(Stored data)

****

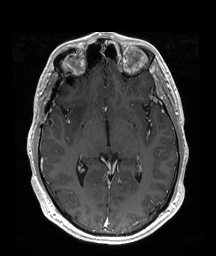
Brain MRI from a brain-tumour surgery series, one axial slice; position 108 of 192 along the scan axis; T1-weighted post-contrast; 216 × 256 image matrix. From the clinical record (not read from this slice): histopathology: Astrocytoma; WHO grade: 2; IDH mutation: yes.
Structures marked on this image (expert manual segmentation):
- tumour: bounding box [x1, y1, x2, y2] px = [71, 94, 90, 132]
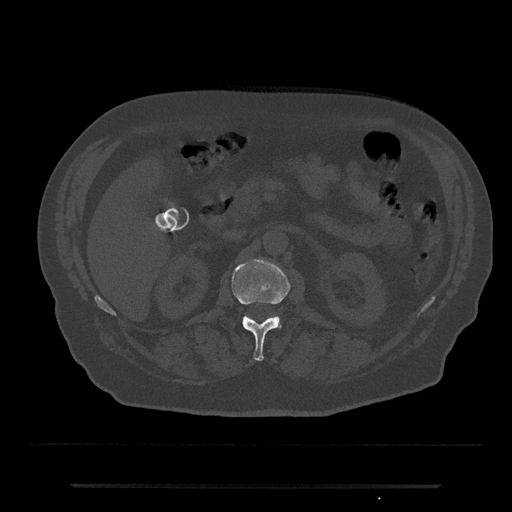
CT including the spine, one axial slice; position 523 of 797 along the scan axis; 120 kVp; bone window (W 1800 / L 400 HU); 512 × 512 image matrix. Patient: male, 80 years. From the clinical record (not read from this slice): primary cancer: prostate.
Outlined on this slice (semi-automatic segmentation, software-assisted and operator-edited):
- L1 vertebra: bounding box (x1, y1, x2, y2) in pixels: (232, 259, 291, 361)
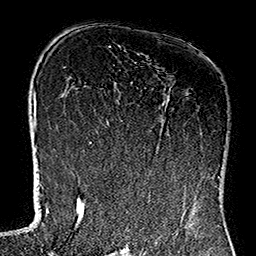
Breast MRI (dynamic contrast-enhanced), one axial slice. Position 80 of 160 along the scan axis. Cropped to one breast. Dynamic contrast-enhanced series, time point 2 of 7 at this slice position (early post-contrast). 1.5 T. TE 2.7 ms, TR 5.1 ms. 1 mm slice thickness. 256 × 256 image matrix. Female patient.
Annotated regions visible in this slice (semi-automatic segmentation, software-assisted and operator-edited):
- enhancing-tissue mask used for the functional tumour volume (all voxels passing the contrast-enhancement thresholds inside the analysis volume; usually the tumour): box from (x=117, y=99) to (x=219, y=179) px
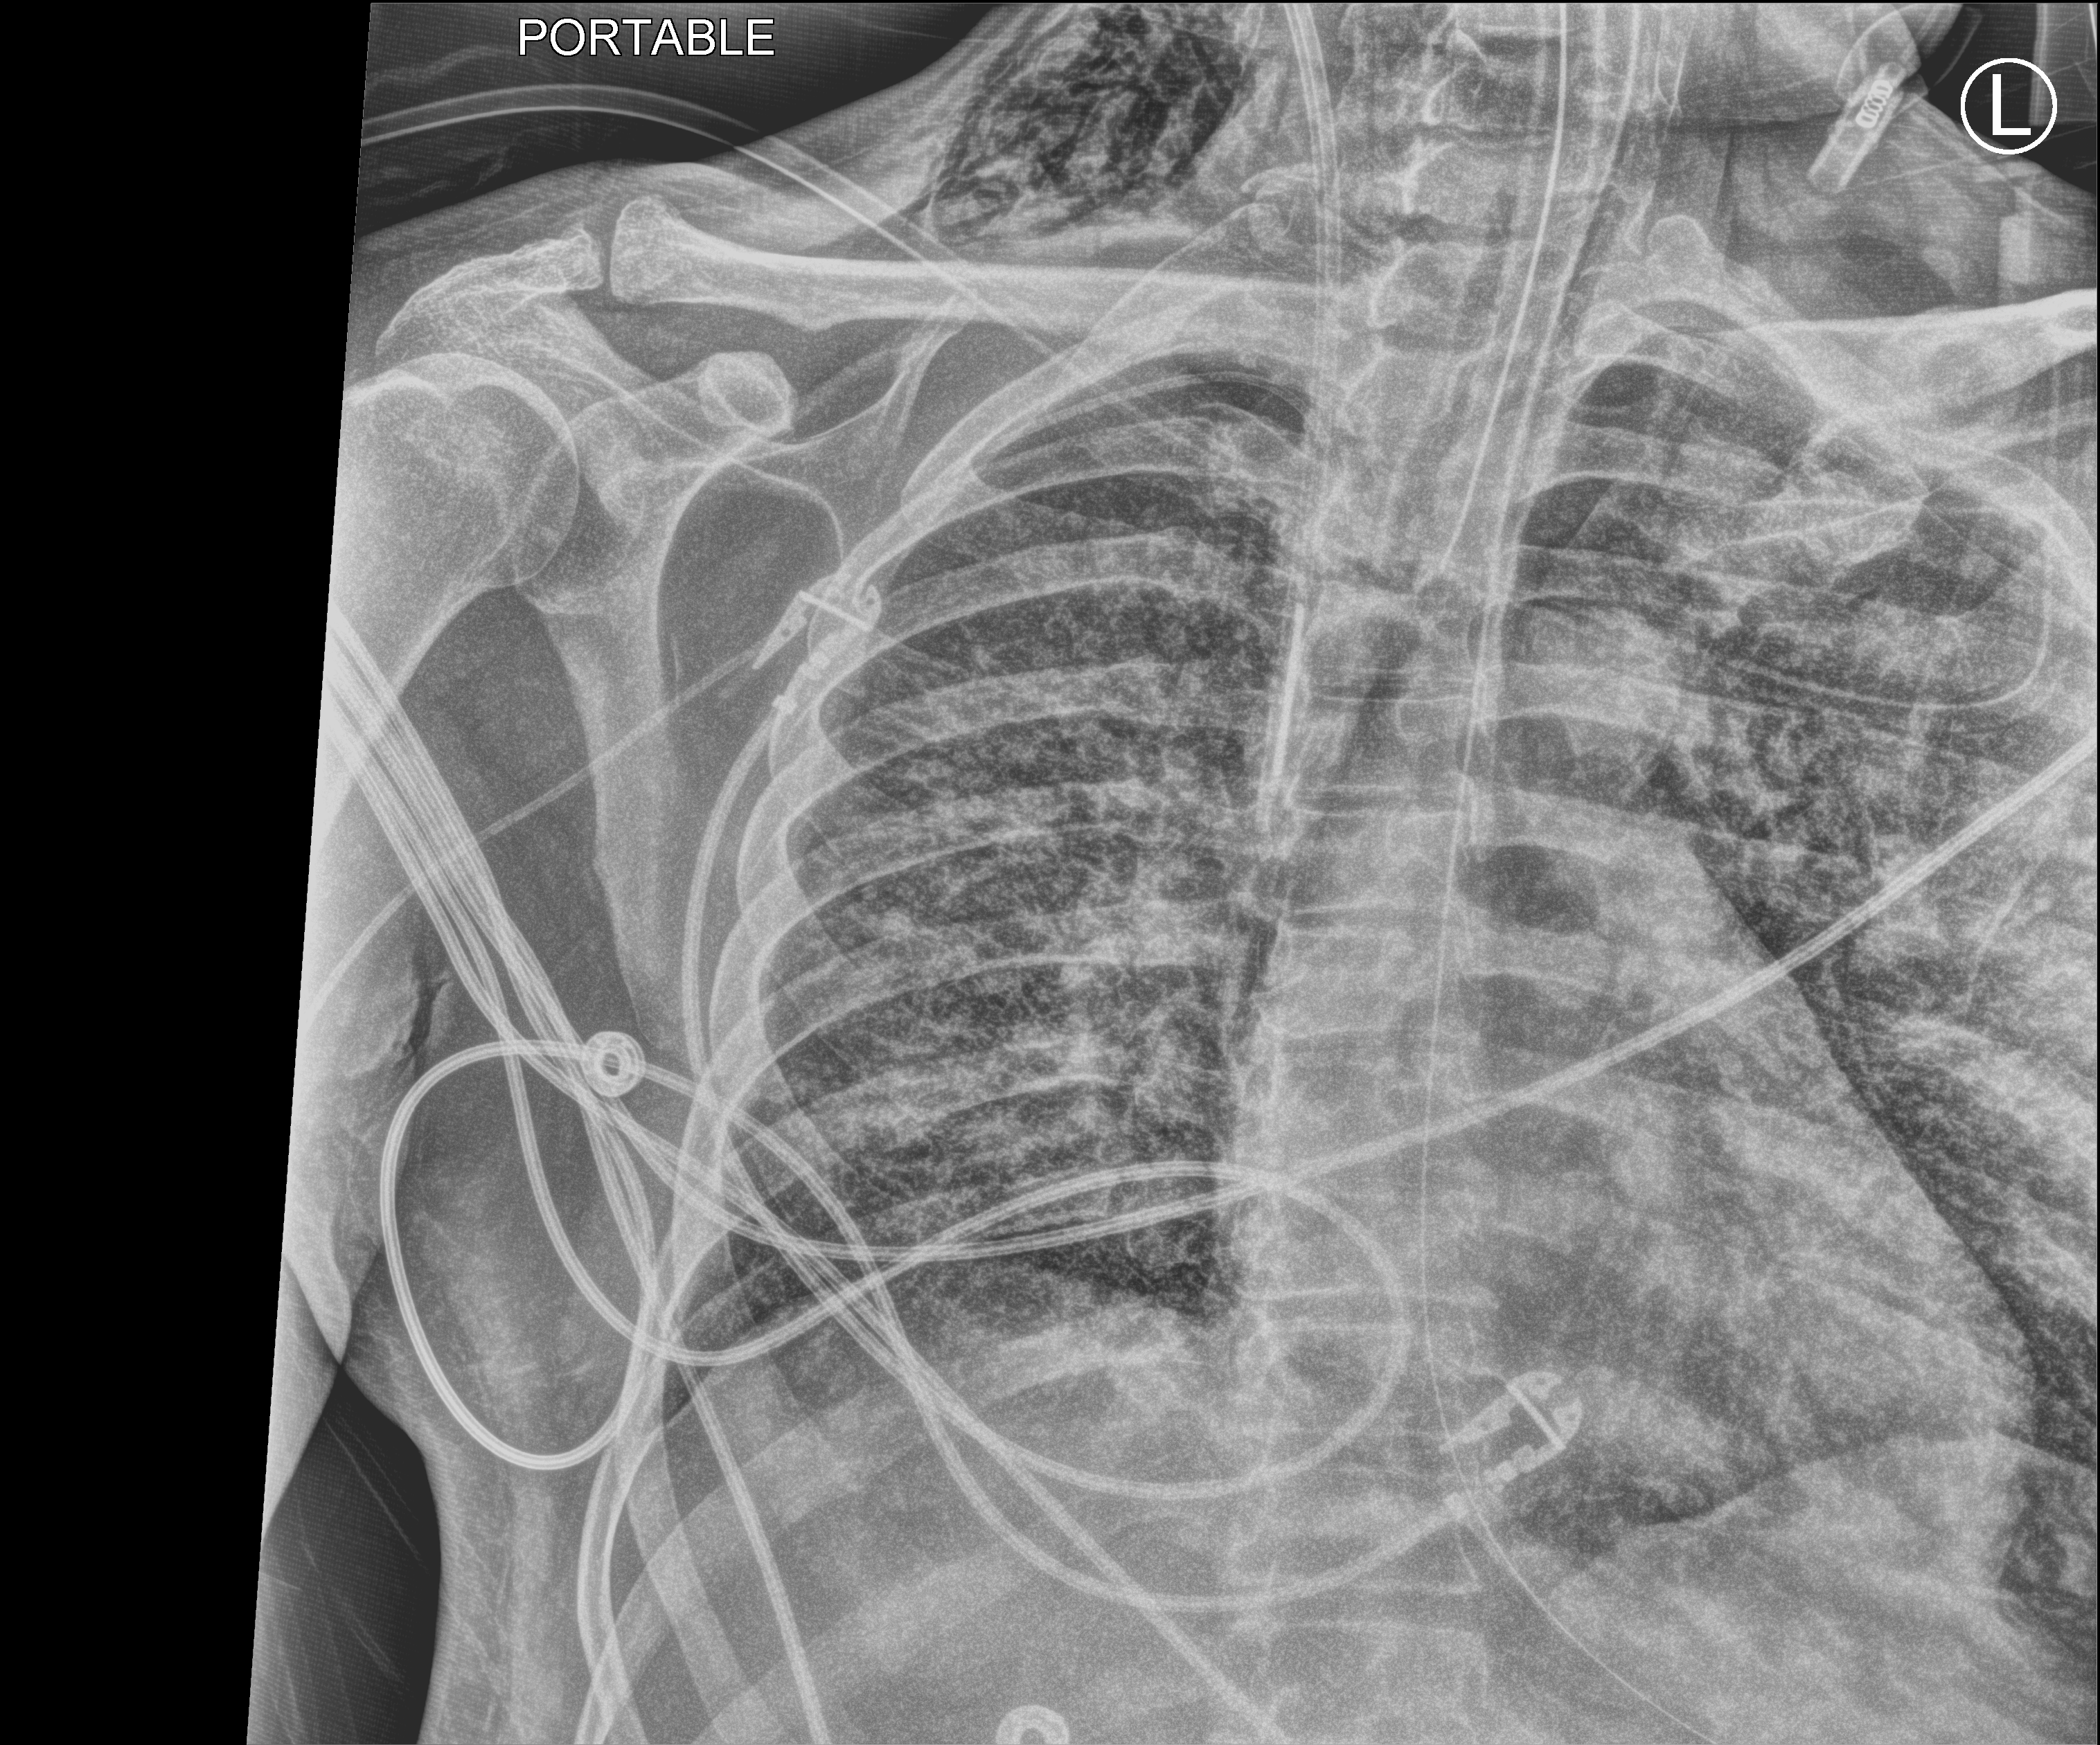
Bedside chest radiograph (computed radiography). Patient hospitalised with COVID-19; male, aged 18–59 years.
Admission-level facts for this patient (not findings on this image; timing relative to this image not recorded): COPD (admission record): no; admitted to intensive care during this hospital stay: yes; mechanically ventilated during this hospital stay: yes.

****

BRIEF: Copy the preceding data in full and word for word, dropping its pictures.

ANSWER TO THIS EXERCISE:
Brain MRI from a brain-tumour surgery series, one axial slice; position 108 of 192 along the scan axis; T1-weighted post-contrast; 216 × 256 image matrix. From the clinical record (not read from this slice): histopathology: Astrocytoma; WHO grade: 2; IDH mutation: yes.
Structures marked on this image (expert manual segmentation):
- tumour: bounding box [x1, y1, x2, y2] px = [71, 94, 90, 132]
CT including the spine, one axial slice; position 523 of 797 along the scan axis; 120 kVp; bone window (W 1800 / L 400 HU); 512 × 512 image matrix. Patient: male, 80 years. From the clinical record (not read from this slice): primary cancer: prostate.
Outlined on this slice (semi-automatic segmentation, software-assisted and operator-edited):
- L1 vertebra: bounding box (x1, y1, x2, y2) in pixels: (232, 259, 291, 361)
Breast MRI (dynamic contrast-enhanced), one axial slice. Position 80 of 160 along the scan axis. Cropped to one breast. Dynamic contrast-enhanced series, time point 2 of 7 at this slice position (early post-contrast). 1.5 T. TE 2.7 ms, TR 5.1 ms. 1 mm slice thickness. 256 × 256 image matrix. Female patient.
Annotated regions visible in this slice (semi-automatic segmentation, software-assisted and operator-edited):
- enhancing-tissue mask used for the functional tumour volume (all voxels passing the contrast-enhancement thresholds inside the analysis volume; usually the tumour): box from (x=117, y=99) to (x=219, y=179) px
Bedside chest radiograph (computed radiography). Patient hospitalised with COVID-19; male, aged 18–59 years.
Admission-level facts for this patient (not findings on this image; timing relative to this image not recorded): COPD (admission record): no; admitted to intensive care during this hospital stay: yes; mechanically ventilated during this hospital stay: yes.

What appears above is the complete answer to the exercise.